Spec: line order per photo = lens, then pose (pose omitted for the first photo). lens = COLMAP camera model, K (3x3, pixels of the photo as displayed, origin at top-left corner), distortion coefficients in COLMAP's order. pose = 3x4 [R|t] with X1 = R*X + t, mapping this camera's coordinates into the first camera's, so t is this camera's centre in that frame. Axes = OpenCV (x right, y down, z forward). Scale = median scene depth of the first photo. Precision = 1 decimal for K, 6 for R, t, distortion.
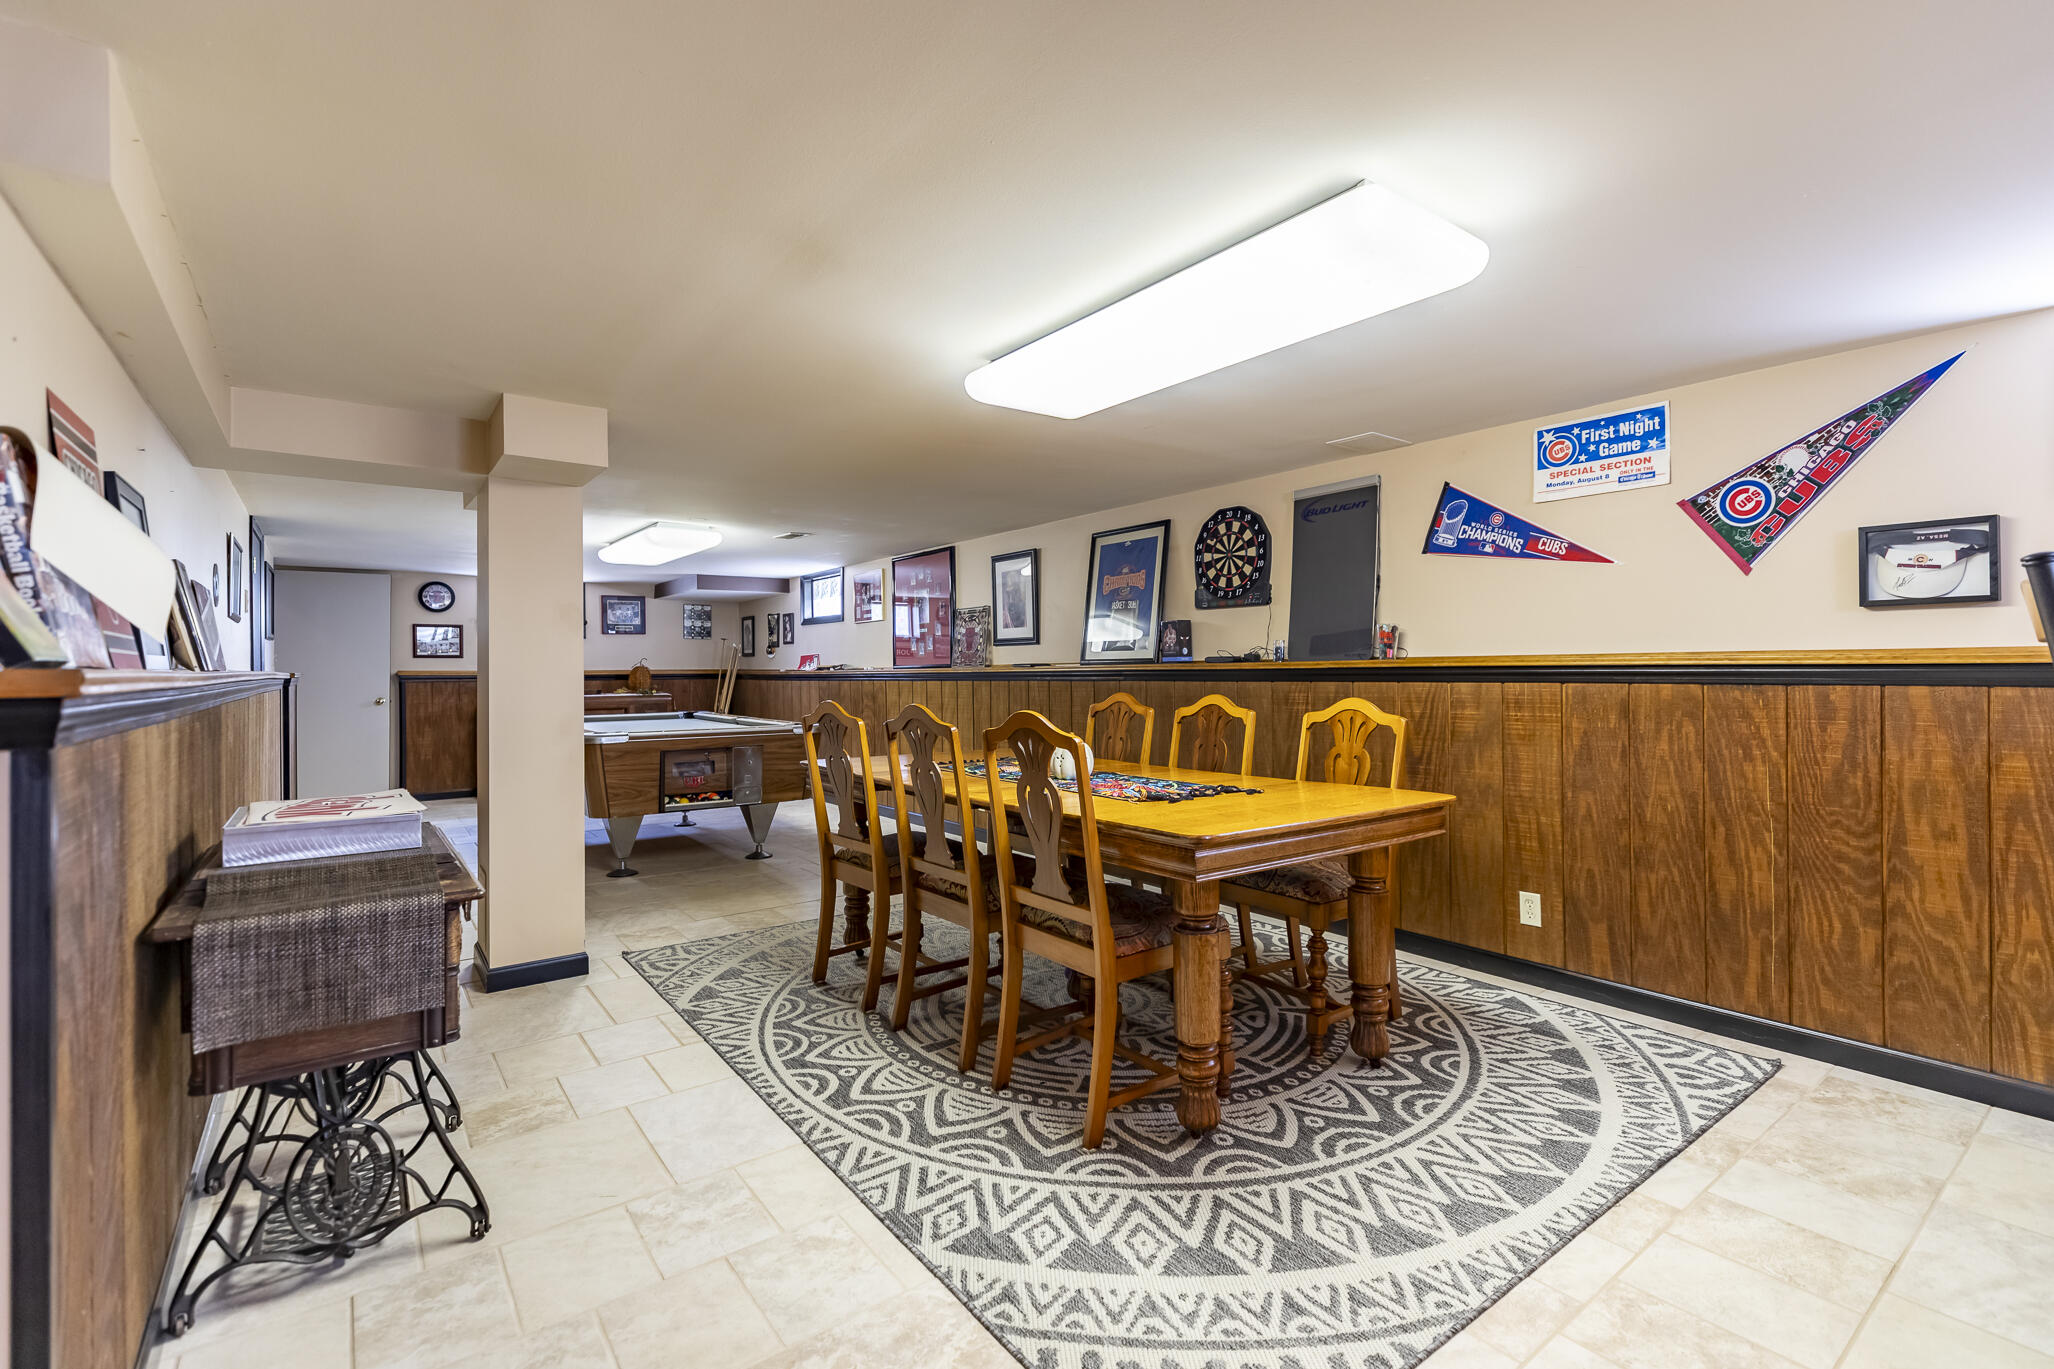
lens RADIAL K [[919.9, 0, 1038.5], [0, 919.9, 670.8], [0, 0, 1]] dist [0.009276, -0.001149]
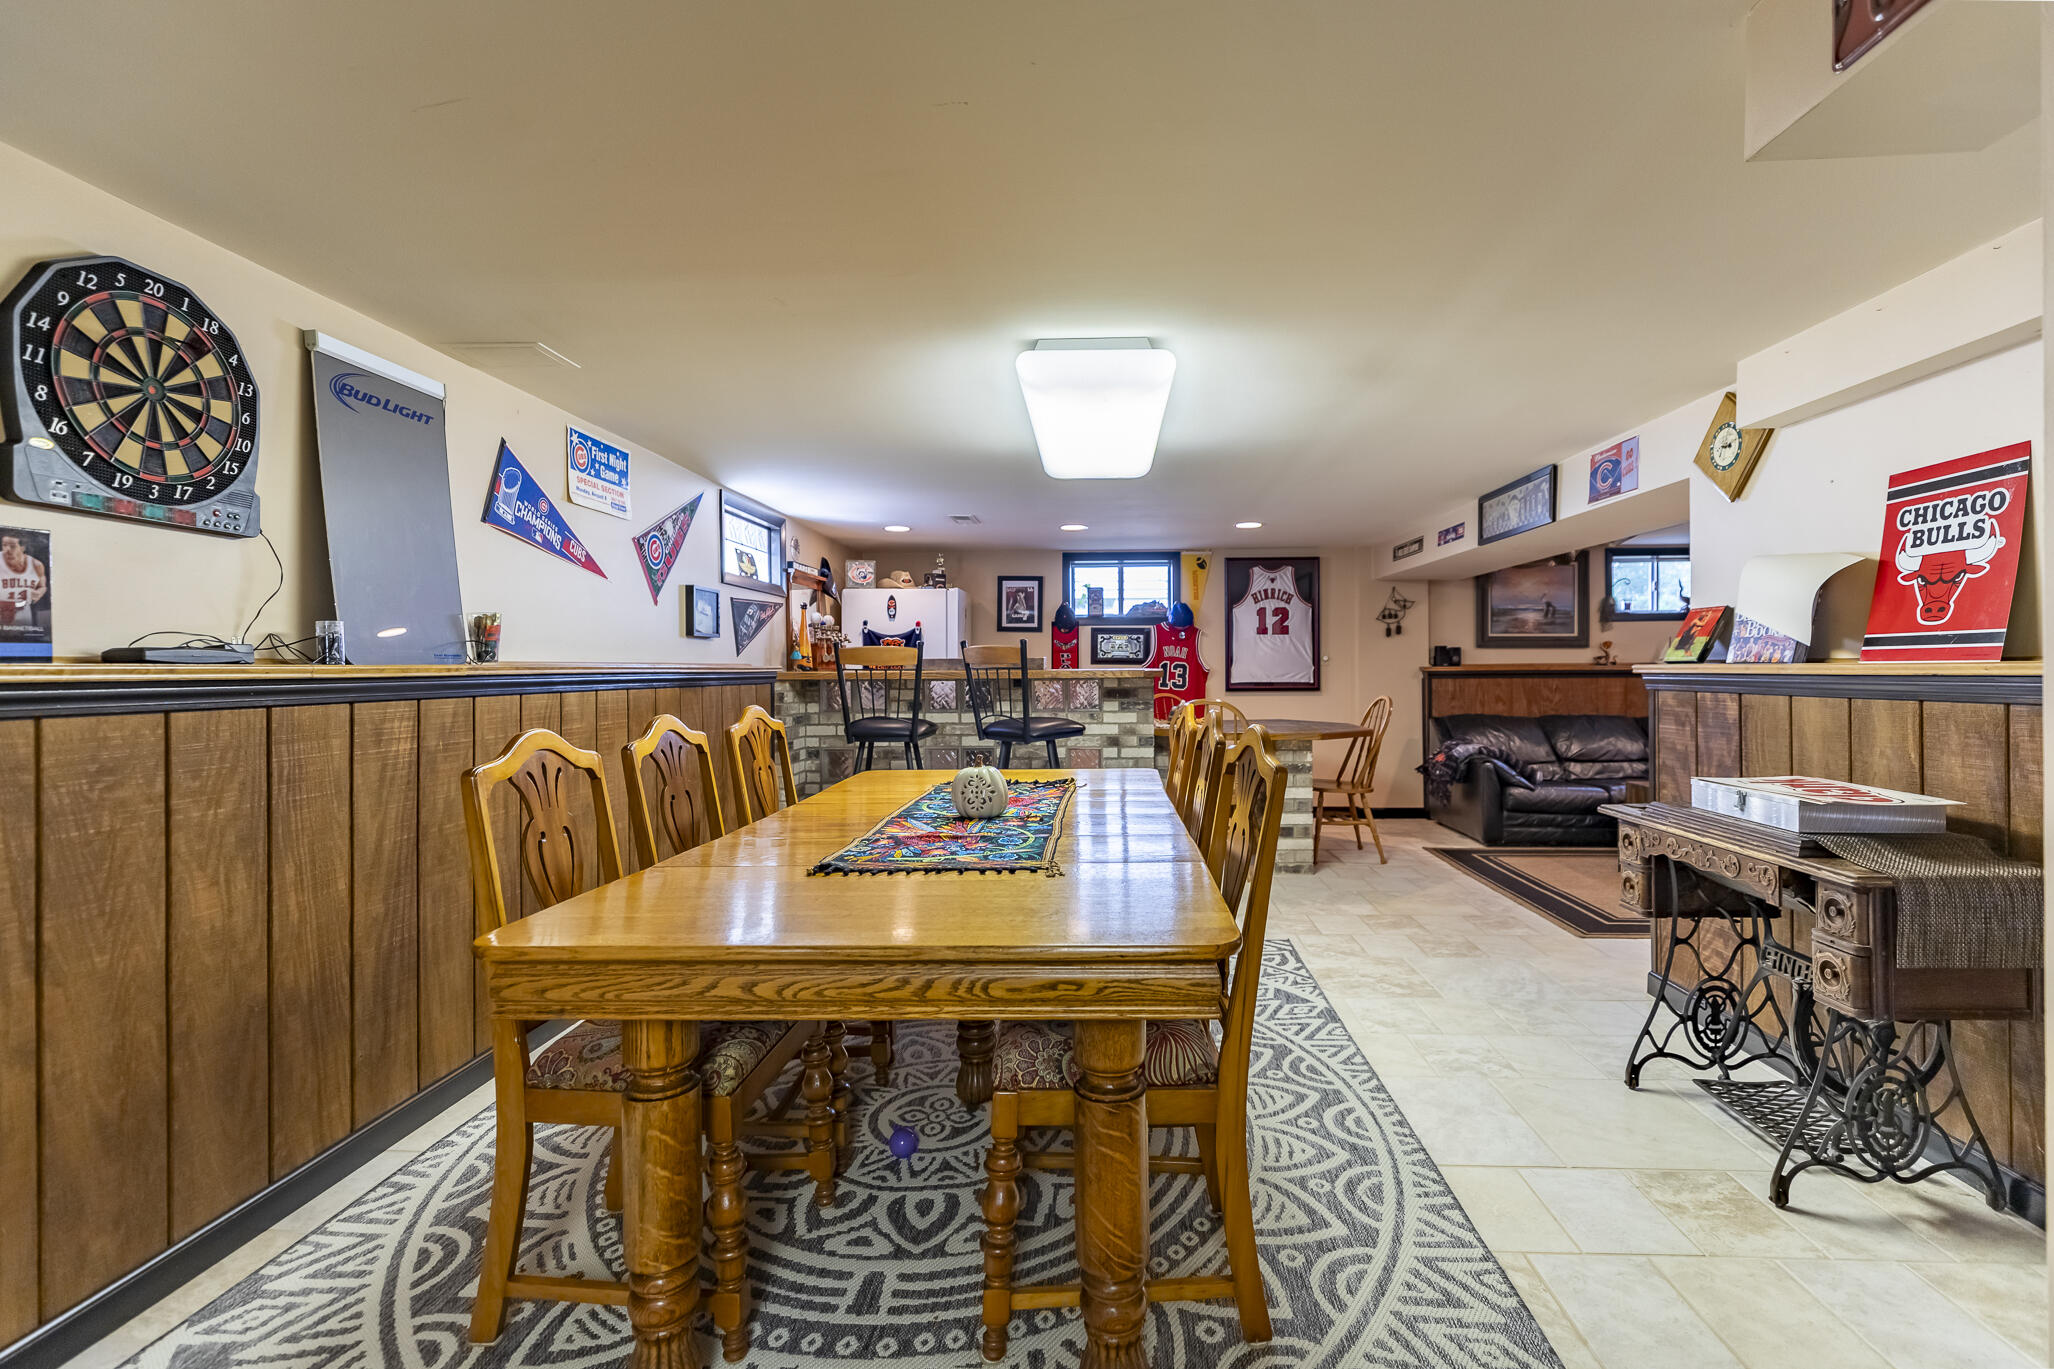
lens RADIAL K [[919.9, 0, 1069.7], [0, 919.9, 665.7], [0, 0, 1]] dist [0.009276, -0.001149]
pose [[-0.769487, 0.012014, 0.638550, -0.572979], [0.011007, 0.999924, -0.005549, -0.002817], [-0.638568, 0.002759, -0.769561, 1.739476]]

*-*-*

### Prompt:
Repeat every line of the data exactly, but do not include pictures.

### Answer below:
Spec: line order per photo = lens, then pose (pose omitted for the first photo). lens = COLMAP camera model, K (3x3, pixels of the photo as displayed, origin at top-left corner), distortion coefficients in COLMAP's order. pose = 3x4 [R|t] with X1 = R*X + t, mapping this camera's coordinates into the first camera's, so t is this camera's centre in that frame. Axes = OpenCV (x right, y down, z forward). Scale = median scene depth of the first photo. Precision = 1 decimal for K, 6 for R, t, distortion.
lens RADIAL K [[919.9, 0, 1038.5], [0, 919.9, 670.8], [0, 0, 1]] dist [0.009276, -0.001149]
lens RADIAL K [[919.9, 0, 1069.7], [0, 919.9, 665.7], [0, 0, 1]] dist [0.009276, -0.001149]
pose [[-0.769487, 0.012014, 0.638550, -0.572979], [0.011007, 0.999924, -0.005549, -0.002817], [-0.638568, 0.002759, -0.769561, 1.739476]]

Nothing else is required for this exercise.